Intermolecular electron transfer (ET) between the free phenothiazine donor (PH) and its cation radical (PH•+) proceeds via the [1:1] precursor complex (PH)2•+ which is transiently observed for the first time by its diagnostic (charge-resonance) absorption band in the near-IR region. Similar intervalence (optical) transitions are also observed in mixed-valence cation radicals with the generic representation:  P(br)P•+, in which two phenothiazine redox centers are interlinked by p-phenylene, o-xylylene, and o-phenylene (br) bridges. Mulliken−Hush analysis of the intervalence (charge-resonance) bands afford reliable values of the electronic coupling element HIV based on the separation parameters for (P/P•+) centers estimated from some X-ray structures of the intermolecular (PH)2•+ and the intramolecular P(br)P•+ systems.
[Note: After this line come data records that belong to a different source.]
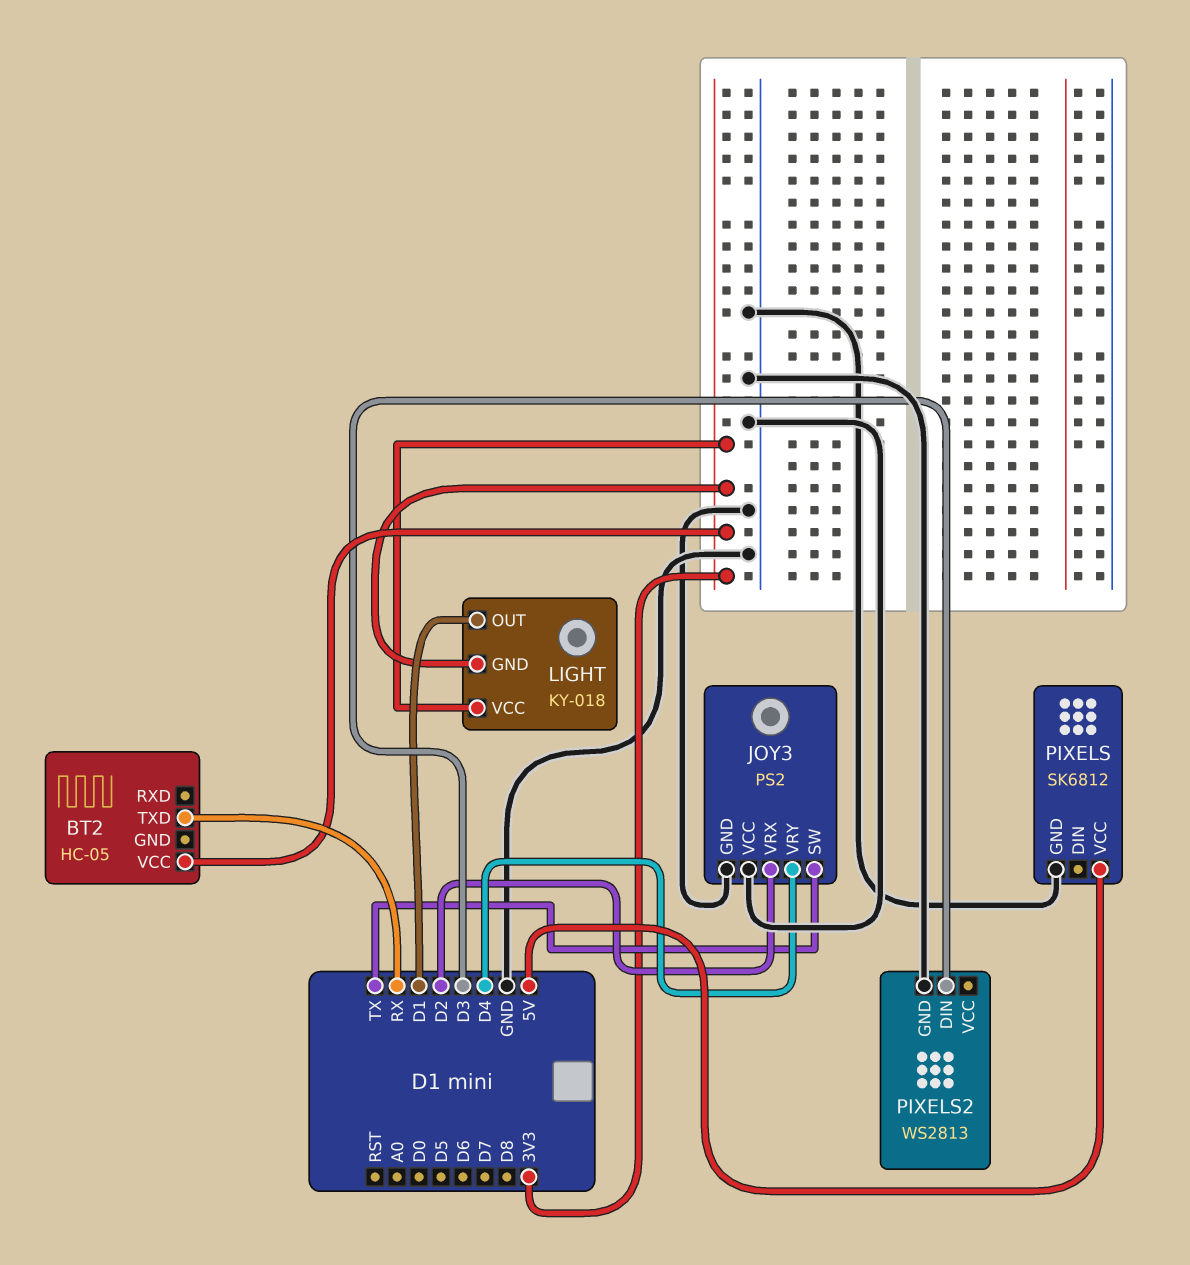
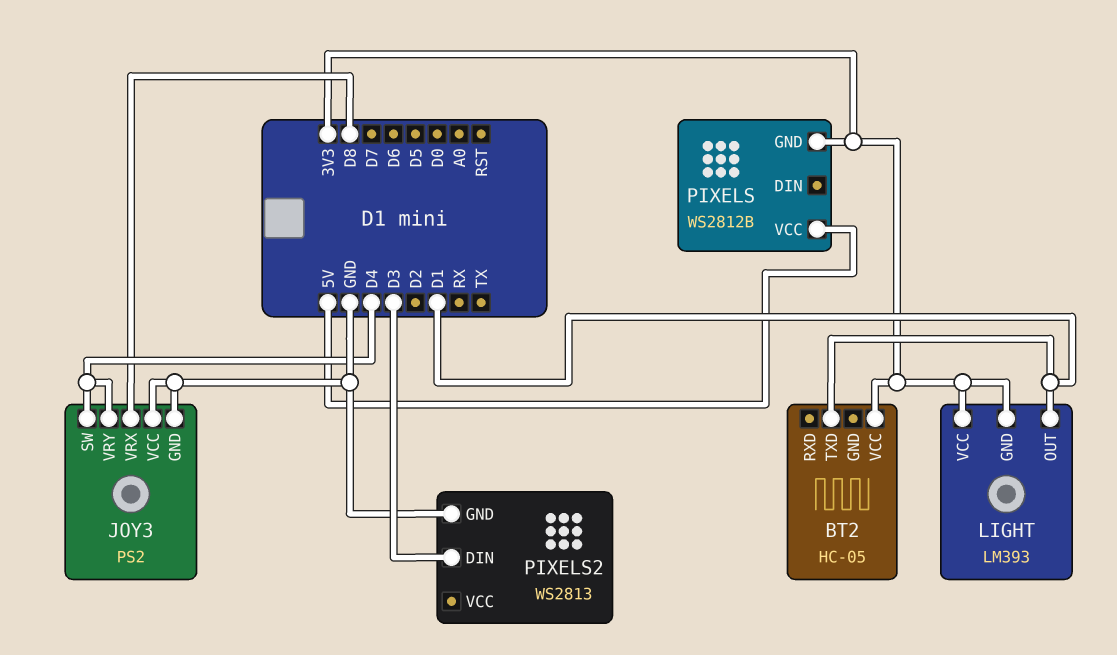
BT2 pin TXD: RX -> D1
JOY3 pin SW: TX -> D4
JOY3 pin VRX: D2 -> D8
LIGHT: KY-018 -> LM393
PIXELS: SK6812 -> WS2812B
PIXELS pin GND: GND -> 3V3

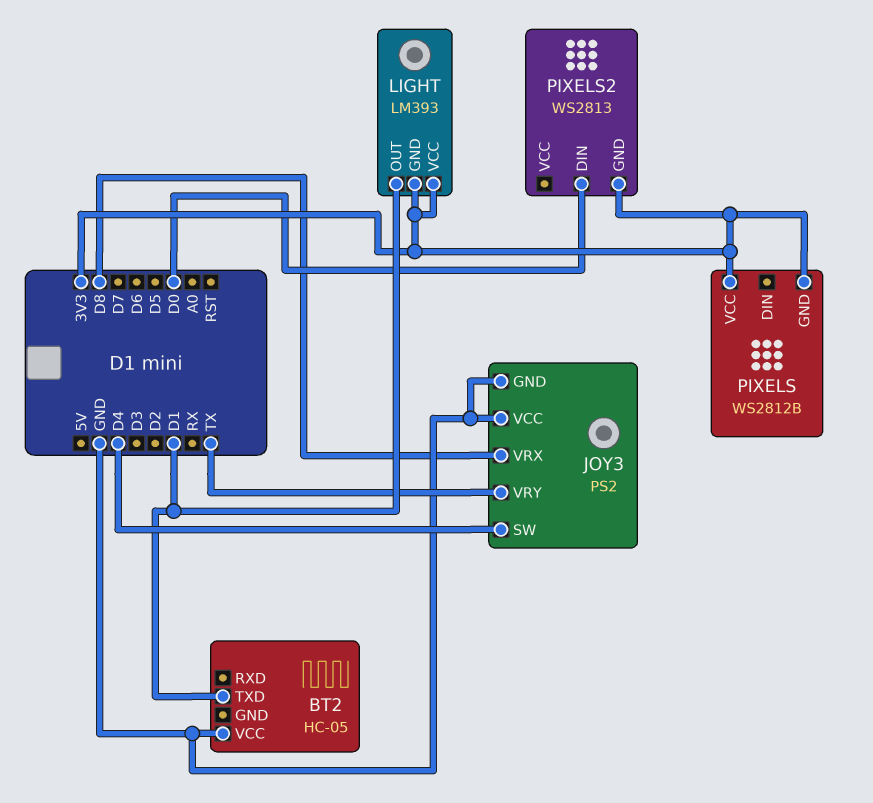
BT2 pin VCC: 3V3 -> GND
JOY3 pin VRY: D4 -> TX
PIXELS pin VCC: 5V -> 3V3
PIXELS2 pin DIN: D3 -> D0
PIXELS2 pin GND: GND -> 3V3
The values of HIV, together with the reorganization energies λ derived from the intervalence transitions, yield activation barriers ΔGET⧧ and first-order rate constants kET for electron-transfer based on the Marcus−Hush (two-state) formalism. Such theoretically based values of the intrinsic barrier and ET rate constants agree with the experimental activation barrier (Ea) and the self-exchange rate constant (kSE) independently determined by ESR line broadening measurements. This convergence validates the use of the two-state model to adequately evaluate the critical electronic coupling elements between (P/P•+) redox centers in both (a) intermolecular ET via the precursor complex and (b) intramolecular ET within bridged mixed-valence cation radicals. Important to intermolecular ET mechanism is the intervention of the strongly coupled precursor complex since it leads to electron-transfer rates of self-exchange that are 2 orders of magnitude faster (and activation barrier that is substantially lower) than otherwise predicted solely on the basis of Marcus reorganization energy.